Une ode à la vie à la mort

Aujourd’hui, Le Conte des contes ressort de son lit, régénéré, il a évolué. Omar Poras est parti de l’auteur napolitain Jean-Baptiste Basile, qu’il rencontre en lisant la psychanalyse des contes de fées de Bruno Bettelheim. «Je ne connaissais pas l’existence de son Pentamerone, publié au XVIIe siècle.» Parallèlement, il était sur la piste du grand Guignol, le théâtre d’épouvante et de rire qui s’est élaboré à la fin du XIXe siècle, à l’hôpital de la Salpêtrière et développé au fond de l’impasse Chaptal, dans le IXe arrondissement de Paris… Sur scène, beaucoup des deux, et du carnaval, de la comédie musicale, du baroque, des effets techniques époustouflants. Le point de départ est donné par Basile: nous sommes dans une demeure située au creux d’une forêt. Les enfants de Monsieur et Madame Carnesino sont en proie à la mélancolie. Pour éviter que le mal ne se propage et conduise à la dépression, les parents font venir le Docteur Basilio. « Il était une fois, il était deux fois, il était trois fois…», le Docteur Basilio a inventé une thérapie révolutionnaire: la guérison par les contes.
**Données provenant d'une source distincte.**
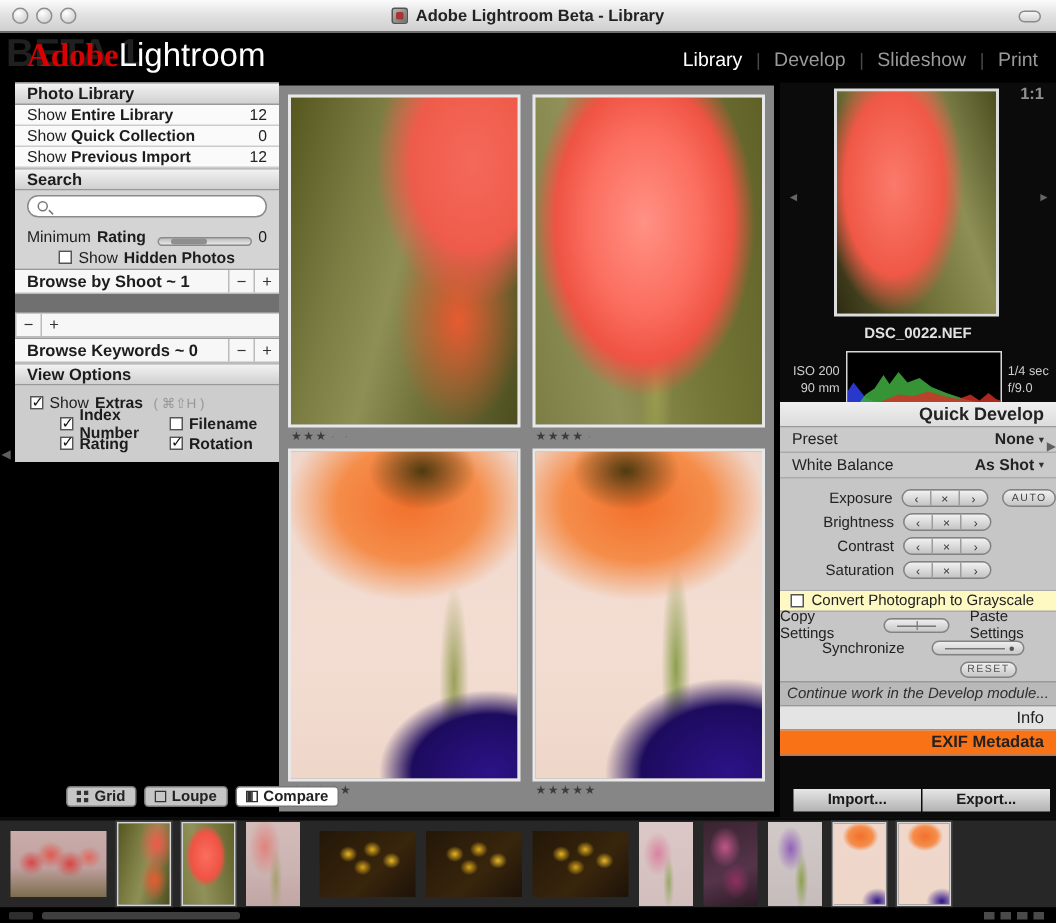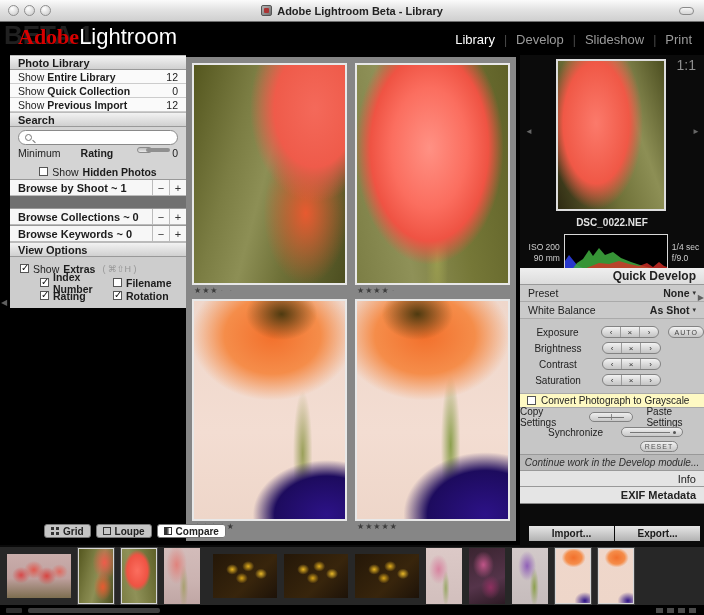"1:1" .zoom-label { font-size: 14px -> 11px; font-weight: none -> bold }
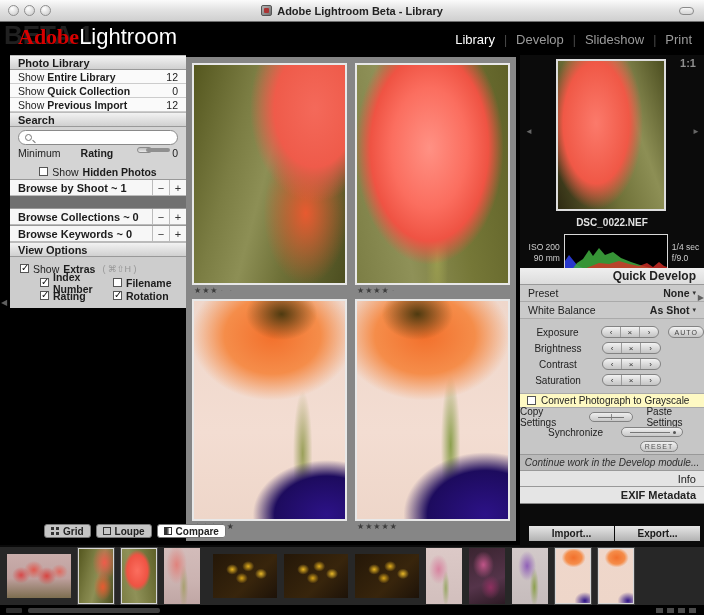"Minimum" .rating-row { align-items: flex-start -> flex-end; gap: 20px -> 4px }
Pour la joie? «Non, pour la didactique. Les contes ont une fonction sociale, ils sont une transmission orale des mœurs, de l’histoire, de visions qui n’ont pas de sens dans un monde réel, mais qui sont pleines d’enseignement et de magie. Les contes accompagnent l’existence des êtres, en particulier durant l’enfance, ils sont formateurs, ils disent les changements du corps à l’adolescence, la sexualité, mais aussi le respect que l’on doit avoir des divinités de la nature. Ceux qui écoutent et racontent vivement une mue. Le spectacle est à la fois ode à la vie à la mort, on va de la farce au grotesque, du mélodrame à la tragédie, à l’élévation spirituelle, aux rituels, on s’envole dans les eaux maritimes, c’est un voyage sublime.»

En parlant de son spectacle, ses mains serpentent pour aller d’ici à là et au delà, revenir aux sources et atteindre le ciel depuis la mer. On pense à l’ouroboros, le serpent symbole d’autofécondation et d’éternel retour, que l’on trouve dans les cultures les plus anciennes et les plus éloignées. Et on a hâte de voyager à travers les différents cycles des contes revisités par Porras. Et de s’enrouler autour d’un spectacle qui nous transporte partout et nous ramène à nous-mêmes. 

Directeur du Théâtre Kléber-Méleau, à Renens, Omar Porras ne se considère pas comme un inventeur, mais plus comme un découvreur. Photo: Mario Del Curto

Omar Porras

1962 Date de sa conception dans le Bogotá de sa naissance.
1984 Atterrit à Paris où il fréquente durant deux ans la Cartoucherie de Vincennes et découvre le travail d’Ariane Mnouchkine.
1990 Arrivée à Genève et fondation du Teatro Malandro.
1999 Première mise en scène: Ubu Roi d’Alfred Jarry.
2022 Premier album, «Midi 20».
1962 Date de sa conception dans le Bogotá de sa naissance.
1984 Atterrit à Paris où il fréquente durant deux ans la Cartoucherie de Vincennes et découvre le travail d’Ariane Mnouchkine.
1990 Arrivée à Genève et fondation du Teatro Malandro.
1999 Première mise en scène: Ubu Roi d’Alfred Jarry.
2022 Premier album, «Midi 20».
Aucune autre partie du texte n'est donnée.